**Stored data entries**

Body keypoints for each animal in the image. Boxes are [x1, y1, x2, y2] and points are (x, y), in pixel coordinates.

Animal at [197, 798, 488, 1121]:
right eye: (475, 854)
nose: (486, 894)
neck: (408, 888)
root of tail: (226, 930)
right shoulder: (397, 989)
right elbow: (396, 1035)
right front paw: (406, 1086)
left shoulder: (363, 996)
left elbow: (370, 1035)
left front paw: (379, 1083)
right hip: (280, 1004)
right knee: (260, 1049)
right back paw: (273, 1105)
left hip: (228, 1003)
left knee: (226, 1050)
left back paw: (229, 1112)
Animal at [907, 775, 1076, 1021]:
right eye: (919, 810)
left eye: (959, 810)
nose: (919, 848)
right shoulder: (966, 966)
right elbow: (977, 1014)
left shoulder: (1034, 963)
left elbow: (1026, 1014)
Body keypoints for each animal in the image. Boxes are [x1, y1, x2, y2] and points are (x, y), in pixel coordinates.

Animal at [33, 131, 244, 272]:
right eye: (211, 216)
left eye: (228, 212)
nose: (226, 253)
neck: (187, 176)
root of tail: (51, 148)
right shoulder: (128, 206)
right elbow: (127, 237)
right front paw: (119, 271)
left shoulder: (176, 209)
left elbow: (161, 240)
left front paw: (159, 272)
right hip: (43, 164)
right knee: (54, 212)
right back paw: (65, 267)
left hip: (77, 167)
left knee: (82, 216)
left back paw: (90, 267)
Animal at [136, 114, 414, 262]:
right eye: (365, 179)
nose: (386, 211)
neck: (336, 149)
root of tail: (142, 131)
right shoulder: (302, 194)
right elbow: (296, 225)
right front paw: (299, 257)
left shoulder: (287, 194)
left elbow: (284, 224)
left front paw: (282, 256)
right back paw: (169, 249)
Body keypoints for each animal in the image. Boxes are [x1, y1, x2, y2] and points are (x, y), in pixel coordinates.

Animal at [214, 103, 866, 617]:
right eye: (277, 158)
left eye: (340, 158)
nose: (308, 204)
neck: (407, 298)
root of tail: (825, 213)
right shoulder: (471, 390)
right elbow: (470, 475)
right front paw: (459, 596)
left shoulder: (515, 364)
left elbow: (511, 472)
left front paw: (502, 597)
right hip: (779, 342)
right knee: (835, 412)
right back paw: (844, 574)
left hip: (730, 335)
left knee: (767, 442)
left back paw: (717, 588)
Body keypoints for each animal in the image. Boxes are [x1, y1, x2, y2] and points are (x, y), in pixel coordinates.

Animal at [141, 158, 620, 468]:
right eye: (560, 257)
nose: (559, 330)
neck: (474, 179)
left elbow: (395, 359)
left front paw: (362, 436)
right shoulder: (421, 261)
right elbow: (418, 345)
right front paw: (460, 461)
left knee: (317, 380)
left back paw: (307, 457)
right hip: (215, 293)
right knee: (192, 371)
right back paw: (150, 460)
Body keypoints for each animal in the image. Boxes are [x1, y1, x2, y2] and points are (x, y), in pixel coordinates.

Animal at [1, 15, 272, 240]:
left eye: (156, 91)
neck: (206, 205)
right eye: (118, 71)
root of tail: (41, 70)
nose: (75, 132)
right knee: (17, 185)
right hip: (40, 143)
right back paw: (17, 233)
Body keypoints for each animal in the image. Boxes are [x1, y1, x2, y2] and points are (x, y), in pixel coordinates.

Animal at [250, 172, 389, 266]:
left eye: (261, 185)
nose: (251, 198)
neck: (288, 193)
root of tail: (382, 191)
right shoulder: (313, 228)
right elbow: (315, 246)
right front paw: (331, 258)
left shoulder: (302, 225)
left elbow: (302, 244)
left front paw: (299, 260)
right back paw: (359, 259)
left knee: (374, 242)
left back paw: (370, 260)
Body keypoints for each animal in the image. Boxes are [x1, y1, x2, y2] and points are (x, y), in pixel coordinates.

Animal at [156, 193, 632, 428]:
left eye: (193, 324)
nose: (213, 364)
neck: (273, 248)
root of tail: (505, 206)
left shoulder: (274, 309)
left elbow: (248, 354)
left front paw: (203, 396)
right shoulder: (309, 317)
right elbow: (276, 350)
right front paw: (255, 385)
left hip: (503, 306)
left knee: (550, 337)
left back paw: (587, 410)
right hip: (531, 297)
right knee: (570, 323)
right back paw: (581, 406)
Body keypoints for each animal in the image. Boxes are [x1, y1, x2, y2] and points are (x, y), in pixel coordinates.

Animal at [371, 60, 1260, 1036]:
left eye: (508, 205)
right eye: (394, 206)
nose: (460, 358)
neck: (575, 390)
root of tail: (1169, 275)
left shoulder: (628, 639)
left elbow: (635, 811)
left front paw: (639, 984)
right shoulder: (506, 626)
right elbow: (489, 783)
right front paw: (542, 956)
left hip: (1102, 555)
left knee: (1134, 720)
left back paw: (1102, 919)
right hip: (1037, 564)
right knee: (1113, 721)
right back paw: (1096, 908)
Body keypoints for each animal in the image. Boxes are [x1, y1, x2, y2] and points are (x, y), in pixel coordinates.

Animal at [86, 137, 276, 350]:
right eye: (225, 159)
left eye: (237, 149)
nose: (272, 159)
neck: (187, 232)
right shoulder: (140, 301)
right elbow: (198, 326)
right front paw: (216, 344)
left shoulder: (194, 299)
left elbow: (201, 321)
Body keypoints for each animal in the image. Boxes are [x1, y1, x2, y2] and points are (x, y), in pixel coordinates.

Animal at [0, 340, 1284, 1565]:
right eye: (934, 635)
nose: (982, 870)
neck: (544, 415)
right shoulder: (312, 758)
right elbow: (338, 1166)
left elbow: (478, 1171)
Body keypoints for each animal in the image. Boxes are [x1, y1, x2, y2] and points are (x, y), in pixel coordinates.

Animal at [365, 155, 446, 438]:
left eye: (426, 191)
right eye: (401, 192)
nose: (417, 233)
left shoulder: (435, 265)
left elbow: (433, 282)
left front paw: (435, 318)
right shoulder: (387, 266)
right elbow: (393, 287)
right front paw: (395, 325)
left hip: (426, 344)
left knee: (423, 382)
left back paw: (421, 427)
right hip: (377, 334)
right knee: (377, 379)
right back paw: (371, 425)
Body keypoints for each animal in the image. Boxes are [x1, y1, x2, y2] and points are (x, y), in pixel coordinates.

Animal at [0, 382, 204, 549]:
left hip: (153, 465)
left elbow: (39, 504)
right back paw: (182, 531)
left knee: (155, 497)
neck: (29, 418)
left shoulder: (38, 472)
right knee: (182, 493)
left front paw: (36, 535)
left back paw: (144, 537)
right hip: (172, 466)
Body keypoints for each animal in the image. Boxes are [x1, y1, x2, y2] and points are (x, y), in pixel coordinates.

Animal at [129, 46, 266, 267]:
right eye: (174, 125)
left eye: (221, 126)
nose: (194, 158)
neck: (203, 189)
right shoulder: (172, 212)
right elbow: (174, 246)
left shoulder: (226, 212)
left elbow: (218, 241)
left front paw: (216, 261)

**TASK OBJECTIVE**
Once you have read the entries, write them all out again exactly.

**EXERCISE ANSWER**
Body keypoints for each animal in the image. Boxes are [x1, y1, x2, y2] and points are (x, y), in pixel coordinates.

Animal at [197, 798, 488, 1121]:
right eye: (475, 854)
nose: (486, 894)
neck: (408, 888)
root of tail: (226, 930)
right shoulder: (397, 989)
right elbow: (396, 1035)
right front paw: (406, 1086)
left shoulder: (363, 996)
left elbow: (370, 1035)
left front paw: (379, 1083)
right hip: (280, 1004)
right knee: (260, 1049)
right back paw: (273, 1105)
left hip: (228, 1003)
left knee: (226, 1050)
left back paw: (229, 1112)
Animal at [907, 775, 1076, 1021]:
right eye: (919, 810)
left eye: (959, 810)
nose: (919, 848)
right shoulder: (966, 966)
right elbow: (977, 1014)
left shoulder: (1034, 963)
left elbow: (1026, 1014)
Body keypoints for each animal in the image. Boxes are [x1, y1, x2, y2] and points are (x, y), in pixel coordinates.

Animal at [33, 131, 244, 272]:
right eye: (211, 216)
left eye: (228, 212)
nose: (226, 253)
neck: (187, 176)
root of tail: (51, 148)
right shoulder: (128, 206)
right elbow: (127, 237)
right front paw: (119, 271)
left shoulder: (176, 209)
left elbow: (161, 240)
left front paw: (159, 272)
right hip: (43, 164)
right knee: (54, 212)
right back paw: (65, 267)
left hip: (77, 167)
left knee: (82, 216)
left back paw: (90, 267)
Animal at [136, 114, 414, 262]:
right eye: (365, 179)
nose: (386, 211)
neck: (336, 149)
root of tail: (142, 131)
right shoulder: (302, 194)
right elbow: (296, 225)
right front paw: (299, 257)
left shoulder: (287, 194)
left elbow: (284, 224)
left front paw: (282, 256)
right back paw: (169, 249)
Body keypoints for each animal in the image. Boxes are [x1, y1, x2, y2] and points are (x, y), in pixel coordinates.

Animal at [214, 103, 866, 617]:
right eye: (277, 158)
left eye: (340, 158)
nose: (308, 204)
neck: (407, 298)
root of tail: (825, 213)
right shoulder: (471, 390)
right elbow: (470, 475)
right front paw: (459, 596)
left shoulder: (515, 364)
left elbow: (511, 472)
left front paw: (502, 597)
right hip: (779, 342)
right knee: (835, 412)
right back paw: (844, 574)
left hip: (730, 335)
left knee: (767, 442)
left back paw: (717, 588)
Body keypoints for each animal in the image. Boxes are [x1, y1, x2, y2] and points are (x, y), in pixel coordinates.

Animal at [141, 158, 620, 468]:
right eye: (560, 257)
nose: (559, 330)
neck: (474, 179)
left elbow: (395, 359)
left front paw: (362, 436)
right shoulder: (421, 261)
right elbow: (418, 345)
right front paw: (460, 461)
left knee: (317, 380)
left back paw: (307, 457)
right hip: (215, 293)
right knee: (192, 371)
right back paw: (150, 460)
Body keypoints for each animal in the image. Boxes are [x1, y1, x2, y2] and points are (x, y), in pixel coordinates.

Animal at [1, 15, 272, 240]:
left eye: (156, 91)
neck: (206, 205)
right eye: (118, 71)
root of tail: (41, 70)
nose: (75, 132)
right knee: (17, 185)
right hip: (40, 143)
right back paw: (17, 233)
Body keypoints for each animal in the image. Boxes are [x1, y1, x2, y2] and points are (x, y), in pixel coordinates.

Animal at [250, 172, 389, 266]:
left eye: (261, 185)
nose: (251, 198)
neck: (288, 193)
root of tail: (382, 191)
right shoulder: (313, 228)
right elbow: (315, 246)
right front paw: (331, 258)
left shoulder: (302, 225)
left elbow: (302, 244)
left front paw: (299, 260)
right back paw: (359, 259)
left knee: (374, 242)
left back paw: (370, 260)
Body keypoints for each animal in the image. Boxes are [x1, y1, x2, y2] and points are (x, y), in pixel coordinates.

Animal at [156, 193, 632, 428]:
left eye: (193, 324)
nose: (213, 364)
neck: (273, 248)
root of tail: (505, 206)
left shoulder: (274, 309)
left elbow: (248, 354)
left front paw: (203, 396)
right shoulder: (309, 317)
right elbow: (276, 350)
right front paw: (255, 385)
left hip: (503, 306)
left knee: (550, 337)
left back paw: (587, 410)
right hip: (531, 297)
right knee: (570, 323)
right back paw: (581, 406)
Body keypoints for each animal in the image. Boxes are [x1, y1, x2, y2] and points are (x, y), in pixel coordinates.

Animal at [371, 60, 1260, 1036]:
left eye: (508, 205)
right eye: (394, 206)
nose: (460, 358)
neck: (575, 390)
root of tail: (1169, 275)
left shoulder: (628, 639)
left elbow: (635, 811)
left front paw: (639, 984)
right shoulder: (506, 626)
right elbow: (489, 783)
right front paw: (542, 956)
left hip: (1102, 555)
left knee: (1134, 720)
left back paw: (1102, 919)
right hip: (1037, 564)
right knee: (1113, 721)
right back paw: (1096, 908)
Body keypoints for each animal in the image. Boxes are [x1, y1, x2, y2] and points are (x, y), in pixel coordinates.

Animal at [86, 137, 276, 350]:
right eye: (225, 159)
left eye: (237, 149)
nose: (272, 159)
neck: (187, 232)
right shoulder: (140, 301)
right elbow: (198, 326)
right front paw: (216, 344)
left shoulder: (194, 299)
left elbow: (201, 321)
Body keypoints for each animal in the image. Boxes are [x1, y1, x2, y2] and points are (x, y), in pixel coordinates.

Animal at [0, 340, 1284, 1565]:
right eye: (934, 635)
nose: (982, 870)
neck: (544, 415)
right shoulder: (312, 758)
right elbow: (338, 1166)
left elbow: (478, 1171)
Body keypoints for each animal in the image. Boxes are [x1, y1, x2, y2] and points are (x, y), in pixel coordinates.

Animal at [365, 155, 446, 438]:
left eye: (426, 191)
right eye: (401, 192)
nose: (417, 233)
left shoulder: (435, 265)
left elbow: (433, 282)
left front paw: (435, 318)
right shoulder: (387, 266)
right elbow: (393, 287)
right front paw: (395, 325)
left hip: (426, 344)
left knee: (423, 382)
left back paw: (421, 427)
right hip: (377, 334)
right knee: (377, 379)
right back paw: (371, 425)
Body keypoints for each animal in the image. Boxes are [x1, y1, x2, y2] and points are (x, y), in pixel coordinates.

Animal at [0, 382, 204, 549]:
left hip: (153, 465)
left elbow: (39, 504)
right back paw: (182, 531)
left knee: (155, 497)
neck: (29, 418)
left shoulder: (38, 472)
right knee: (182, 493)
left front paw: (36, 535)
left back paw: (144, 537)
right hip: (172, 466)
Body keypoints for each animal in the image. Boxes are [x1, y1, x2, y2] and points are (x, y), in pixel coordinates.

Animal at [129, 46, 266, 267]:
right eye: (174, 125)
left eye: (221, 126)
nose: (194, 158)
neck: (203, 189)
right shoulder: (172, 212)
right elbow: (174, 246)
left shoulder: (226, 212)
left elbow: (218, 241)
left front paw: (216, 261)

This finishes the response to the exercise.